Reproduce exactly the lines of the material beneath, from the line that contains "<source format=kicad_sch>" to the line that contains "(at 83.82 116.84 0)", both included, and no other lines.

▬▬▬

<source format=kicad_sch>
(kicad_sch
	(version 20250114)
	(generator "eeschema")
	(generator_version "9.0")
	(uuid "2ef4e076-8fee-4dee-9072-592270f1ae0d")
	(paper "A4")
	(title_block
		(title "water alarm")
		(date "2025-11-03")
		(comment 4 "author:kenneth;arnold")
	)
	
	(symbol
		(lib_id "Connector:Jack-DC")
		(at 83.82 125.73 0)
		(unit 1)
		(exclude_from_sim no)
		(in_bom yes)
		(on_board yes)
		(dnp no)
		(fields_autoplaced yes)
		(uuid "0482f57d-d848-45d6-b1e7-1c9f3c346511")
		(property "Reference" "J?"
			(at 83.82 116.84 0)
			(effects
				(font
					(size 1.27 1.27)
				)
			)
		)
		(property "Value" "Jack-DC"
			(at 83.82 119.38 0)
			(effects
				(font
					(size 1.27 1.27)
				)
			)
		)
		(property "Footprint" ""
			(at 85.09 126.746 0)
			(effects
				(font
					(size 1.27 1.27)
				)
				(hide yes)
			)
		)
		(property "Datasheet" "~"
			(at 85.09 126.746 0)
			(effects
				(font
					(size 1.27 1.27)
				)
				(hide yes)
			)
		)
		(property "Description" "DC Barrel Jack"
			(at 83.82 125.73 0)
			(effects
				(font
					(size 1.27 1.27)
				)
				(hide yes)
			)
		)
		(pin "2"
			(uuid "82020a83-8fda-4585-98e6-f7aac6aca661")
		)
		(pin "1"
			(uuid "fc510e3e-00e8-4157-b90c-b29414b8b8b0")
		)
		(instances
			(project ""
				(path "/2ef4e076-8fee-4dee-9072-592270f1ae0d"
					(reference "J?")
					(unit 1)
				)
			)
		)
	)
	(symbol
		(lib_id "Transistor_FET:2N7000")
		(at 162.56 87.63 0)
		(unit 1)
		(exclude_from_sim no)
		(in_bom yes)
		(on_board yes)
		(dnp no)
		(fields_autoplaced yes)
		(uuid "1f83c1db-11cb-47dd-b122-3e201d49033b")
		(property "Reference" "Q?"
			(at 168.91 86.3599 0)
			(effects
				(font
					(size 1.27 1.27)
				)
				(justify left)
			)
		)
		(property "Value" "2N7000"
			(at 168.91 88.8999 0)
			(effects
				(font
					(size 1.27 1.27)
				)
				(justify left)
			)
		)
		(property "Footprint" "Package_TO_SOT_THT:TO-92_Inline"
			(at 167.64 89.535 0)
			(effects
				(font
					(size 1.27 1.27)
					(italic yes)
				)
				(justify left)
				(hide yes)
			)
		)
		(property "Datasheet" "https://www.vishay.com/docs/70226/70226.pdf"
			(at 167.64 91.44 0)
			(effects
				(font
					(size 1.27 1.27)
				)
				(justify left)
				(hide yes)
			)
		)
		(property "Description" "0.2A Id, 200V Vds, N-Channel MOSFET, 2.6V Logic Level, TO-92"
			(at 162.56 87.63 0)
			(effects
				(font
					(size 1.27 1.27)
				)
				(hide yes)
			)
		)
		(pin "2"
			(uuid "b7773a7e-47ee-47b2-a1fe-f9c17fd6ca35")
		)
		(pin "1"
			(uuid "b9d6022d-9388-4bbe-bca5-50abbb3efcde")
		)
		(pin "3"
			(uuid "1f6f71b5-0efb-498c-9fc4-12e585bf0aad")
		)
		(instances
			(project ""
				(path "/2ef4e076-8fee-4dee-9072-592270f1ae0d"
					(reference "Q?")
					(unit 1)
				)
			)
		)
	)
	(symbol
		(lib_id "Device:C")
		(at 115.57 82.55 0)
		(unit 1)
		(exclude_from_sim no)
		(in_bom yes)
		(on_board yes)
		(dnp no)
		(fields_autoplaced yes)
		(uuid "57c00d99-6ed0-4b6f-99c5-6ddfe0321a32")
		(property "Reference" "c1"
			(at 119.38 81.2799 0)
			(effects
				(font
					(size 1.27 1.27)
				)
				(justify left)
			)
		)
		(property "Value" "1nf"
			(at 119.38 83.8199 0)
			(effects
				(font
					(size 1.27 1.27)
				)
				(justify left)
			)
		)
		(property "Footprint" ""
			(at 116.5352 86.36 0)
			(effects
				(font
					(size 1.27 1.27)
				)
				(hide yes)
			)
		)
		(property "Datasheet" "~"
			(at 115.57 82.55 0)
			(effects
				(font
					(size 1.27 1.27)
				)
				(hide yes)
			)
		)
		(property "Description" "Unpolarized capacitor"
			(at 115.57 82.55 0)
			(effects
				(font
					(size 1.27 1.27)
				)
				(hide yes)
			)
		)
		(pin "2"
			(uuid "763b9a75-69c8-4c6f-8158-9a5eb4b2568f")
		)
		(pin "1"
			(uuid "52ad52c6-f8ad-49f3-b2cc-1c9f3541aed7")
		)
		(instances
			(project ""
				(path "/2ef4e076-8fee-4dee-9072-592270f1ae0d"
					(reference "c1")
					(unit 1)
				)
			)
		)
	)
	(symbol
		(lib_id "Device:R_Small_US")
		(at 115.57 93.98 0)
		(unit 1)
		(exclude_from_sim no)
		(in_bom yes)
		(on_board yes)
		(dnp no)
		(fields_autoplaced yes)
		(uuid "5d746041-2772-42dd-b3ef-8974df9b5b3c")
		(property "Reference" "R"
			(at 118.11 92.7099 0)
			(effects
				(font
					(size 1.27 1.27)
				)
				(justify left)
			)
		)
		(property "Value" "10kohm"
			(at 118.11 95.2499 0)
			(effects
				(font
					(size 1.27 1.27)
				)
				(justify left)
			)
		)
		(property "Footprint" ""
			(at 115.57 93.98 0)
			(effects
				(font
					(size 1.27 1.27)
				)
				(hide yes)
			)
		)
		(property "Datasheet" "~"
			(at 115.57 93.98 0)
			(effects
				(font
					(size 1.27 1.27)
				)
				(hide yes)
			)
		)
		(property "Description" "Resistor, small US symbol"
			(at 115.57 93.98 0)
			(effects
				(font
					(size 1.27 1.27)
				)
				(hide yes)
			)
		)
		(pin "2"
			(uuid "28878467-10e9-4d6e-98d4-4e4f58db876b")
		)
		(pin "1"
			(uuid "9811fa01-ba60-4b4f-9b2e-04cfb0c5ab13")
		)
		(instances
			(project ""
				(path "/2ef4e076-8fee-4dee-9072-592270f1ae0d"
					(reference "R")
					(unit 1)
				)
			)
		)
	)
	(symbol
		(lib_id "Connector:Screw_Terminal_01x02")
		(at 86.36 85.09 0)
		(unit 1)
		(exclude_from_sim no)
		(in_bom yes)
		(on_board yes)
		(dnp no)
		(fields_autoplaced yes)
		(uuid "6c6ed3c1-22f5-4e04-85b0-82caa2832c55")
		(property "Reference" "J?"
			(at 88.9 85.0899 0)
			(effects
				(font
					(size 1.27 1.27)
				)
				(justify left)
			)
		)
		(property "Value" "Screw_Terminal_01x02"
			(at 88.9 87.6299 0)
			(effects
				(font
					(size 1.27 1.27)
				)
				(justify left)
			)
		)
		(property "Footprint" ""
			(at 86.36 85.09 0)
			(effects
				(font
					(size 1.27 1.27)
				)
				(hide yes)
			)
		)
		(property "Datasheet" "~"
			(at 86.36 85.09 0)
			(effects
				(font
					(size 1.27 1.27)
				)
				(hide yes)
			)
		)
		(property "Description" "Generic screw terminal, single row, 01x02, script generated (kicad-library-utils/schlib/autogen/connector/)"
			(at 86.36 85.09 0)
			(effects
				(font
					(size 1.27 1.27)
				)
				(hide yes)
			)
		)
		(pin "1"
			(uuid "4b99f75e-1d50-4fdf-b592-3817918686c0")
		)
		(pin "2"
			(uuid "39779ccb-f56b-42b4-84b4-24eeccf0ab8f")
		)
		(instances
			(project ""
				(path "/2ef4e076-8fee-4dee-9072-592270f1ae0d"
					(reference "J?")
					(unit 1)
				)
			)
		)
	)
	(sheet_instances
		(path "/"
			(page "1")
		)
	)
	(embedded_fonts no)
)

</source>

▬▬▬

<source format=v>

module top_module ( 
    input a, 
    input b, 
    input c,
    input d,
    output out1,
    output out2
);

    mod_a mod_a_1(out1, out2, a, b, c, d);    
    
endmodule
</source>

▬▬▬

Result:
<source format=kicad_sch>
(kicad_sch
	(version 20250114)
	(generator "eeschema")
	(generator_version "9.0")
	(uuid "2ef4e076-8fee-4dee-9072-592270f1ae0d")
	(paper "A4")
	(title_block
		(title "water alarm")
		(date "2025-11-03")
		(comment 4 "author:kenneth;arnold")
	)
	
	(symbol
		(lib_id "Connector:Jack-DC")
		(at 83.82 125.73 0)
		(unit 1)
		(exclude_from_sim no)
		(in_bom yes)
		(on_board yes)
		(dnp no)
		(fields_autoplaced yes)
		(uuid "0482f57d-d848-45d6-b1e7-1c9f3c346511")
		(property "Reference" "J?"
			(at 83.82 116.84 0)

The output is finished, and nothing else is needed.